Root cause: Docker Swarm assigns a new random container ID as $HOSTNAME on every
task restart, making node_id, api_addr, and cluster_addr change with each restart.
Vault could not recognize its own Raft data → cluster never reformed after restart.
Fixes:
- docker-stack-vault.yml: add hostname: "vault-{{.Task.Slot}}.iklim.co" so each
replica gets a stable, slot-based hostname covered by the *.iklim.co wildcard cert.
Replace STABLE_ID/NODE_ID_PLACEHOLDER logic with a single HOSTNAME_PLACEHOLDER sed.
Replace single unseal attempt with a retry loop (90×2s) so peer nodes unseal as
soon as they join Raft, without needing external intervention.
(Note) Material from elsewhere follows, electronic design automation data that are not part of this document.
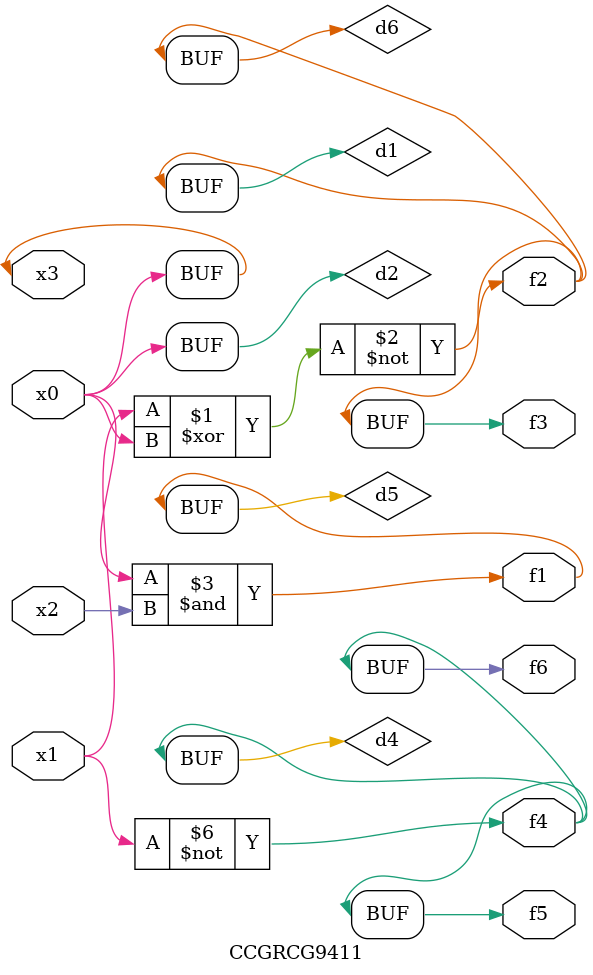
<source format=v>
module CCGRCG9411(
	input x0, x1, x2, x3,
	output f1, f2, f3, f4, f5, f6
);

	wire d1, d2, d3, d4, d5, d6;

	xnor (d1, x1, x3);
	buf (d2, x0, x3);
	nand (d3, x0, x2);
	not (d4, x1);
	nand (d5, d3);
	or (d6, d1);
	assign f1 = d5;
	assign f2 = d6;
	assign f3 = d6;
	assign f4 = d4;
	assign f5 = d4;
	assign f6 = d4;
endmodule

</source>
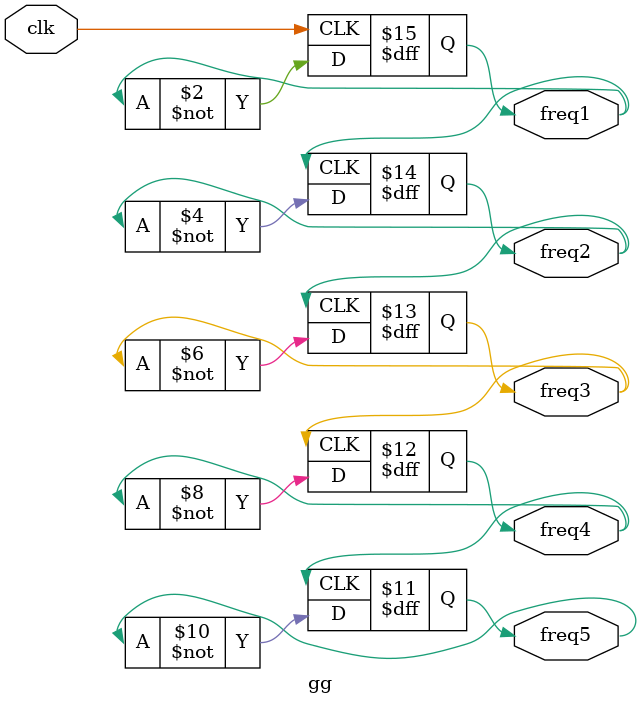
<source format=v>
module gg(
	 clk,
	 freq1,
	 freq2,
	 freq3,
	 freq4,
	 freq5
);
input clk;
output reg freq1;
output reg freq2;
output reg freq3;
output reg freq4;
output reg freq5;


always @ (posedge clk)begin //500kHz
freq1<=~freq1;
end

always @ (posedge freq1)begin //250kHz
freq2<=~freq2;
end

always @ (posedge freq2)begin //125kHz
freq3<=~freq3;
end

always @ (posedge freq3)begin //62.5kHz
freq4<=~freq4;
end

always @ (posedge freq4)begin //31.25kHz
freq5<=~freq5;
end

endmodule
</source>
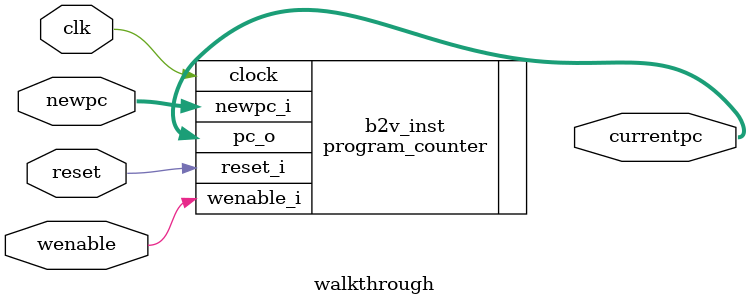
<source format=v>


module walkthrough(
	clk,
	wenable,
	reset,
	newpc,
	currentpc
);


input wire	clk;
input wire	wenable;
input wire	reset;
input wire	[7:0] newpc;
output wire	[7:0] currentpc;






program_counter	b2v_inst(
	.clock(clk),
	.wenable_i(wenable),
	.reset_i(reset),
	.newpc_i(newpc),
	.pc_o(currentpc));


endmodule

</source>
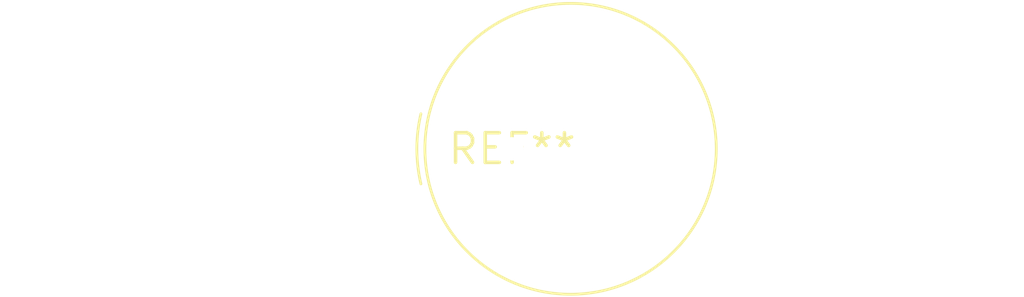
<source format=kicad_pcb>
(kicad_pcb (version 20240108) (generator pcbnew)

  (general
    (thickness 1.6)
  )

  (paper "A4")
  (layers
    (0 "F.Cu" signal)
    (31 "B.Cu" signal)
    (32 "B.Adhes" user "B.Adhesive")
    (33 "F.Adhes" user "F.Adhesive")
    (34 "B.Paste" user)
    (35 "F.Paste" user)
    (36 "B.SilkS" user "B.Silkscreen")
    (37 "F.SilkS" user "F.Silkscreen")
    (38 "B.Mask" user)
    (39 "F.Mask" user)
    (40 "Dwgs.User" user "User.Drawings")
    (41 "Cmts.User" user "User.Comments")
    (42 "Eco1.User" user "User.Eco1")
    (43 "Eco2.User" user "User.Eco2")
    (44 "Edge.Cuts" user)
    (45 "Margin" user)
    (46 "B.CrtYd" user "B.Courtyard")
    (47 "F.CrtYd" user "F.Courtyard")
    (48 "B.Fab" user)
    (49 "F.Fab" user)
    (50 "User.1" user)
    (51 "User.2" user)
    (52 "User.3" user)
    (53 "User.4" user)
    (54 "User.5" user)
    (55 "User.6" user)
    (56 "User.7" user)
    (57 "User.8" user)
    (58 "User.9" user)
  )

  (setup
    (pad_to_mask_clearance 0)
    (pcbplotparams
      (layerselection 0x00010fc_ffffffff)
      (plot_on_all_layers_selection 0x0000000_00000000)
      (disableapertmacros false)
      (usegerberextensions false)
      (usegerberattributes false)
      (usegerberadvancedattributes false)
      (creategerberjobfile false)
      (dashed_line_dash_ratio 12.000000)
      (dashed_line_gap_ratio 3.000000)
      (svgprecision 4)
      (plotframeref false)
      (viasonmask false)
      (mode 1)
      (useauxorigin false)
      (hpglpennumber 1)
      (hpglpenspeed 20)
      (hpglpendiameter 15.000000)
      (dxfpolygonmode false)
      (dxfimperialunits false)
      (dxfusepcbnewfont false)
      (psnegative false)
      (psa4output false)
      (plotreference false)
      (plotvalue false)
      (plotinvisibletext false)
      (sketchpadsonfab false)
      (subtractmaskfromsilk false)
      (outputformat 1)
      (mirror false)
      (drillshape 1)
      (scaleselection 1)
      (outputdirectory "")
    )
  )

  (net 0 "")

  (footprint "Buzzer_TDK_PS1240P02BT_D12.2mm_H6.5mm" (layer "F.Cu") (at 0 0))

)

</source>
- vault-bootstrap.sh: add ADIM 6b — after rolling restart, wait for Raft leader to
unseal, wait for all peers to join Raft (vault operator raft list-peers), then
attempt explicit per-peer unseal via overlay network (best-effort).
ADIM 4 early-exit now fires N requests to the shared alias; all must return
Sealed: false before declaring the cluster healthy.
ADIM 7 polls up to 4 minutes via check_cluster_unsealed (9 shared-alias requests)
and retries peer unseal on each iteration.
- deploy-prod.yml: health check now fires 9 requests to the shared alias; all must
return Sealed: false (single-node check was masking partially-sealed clusters).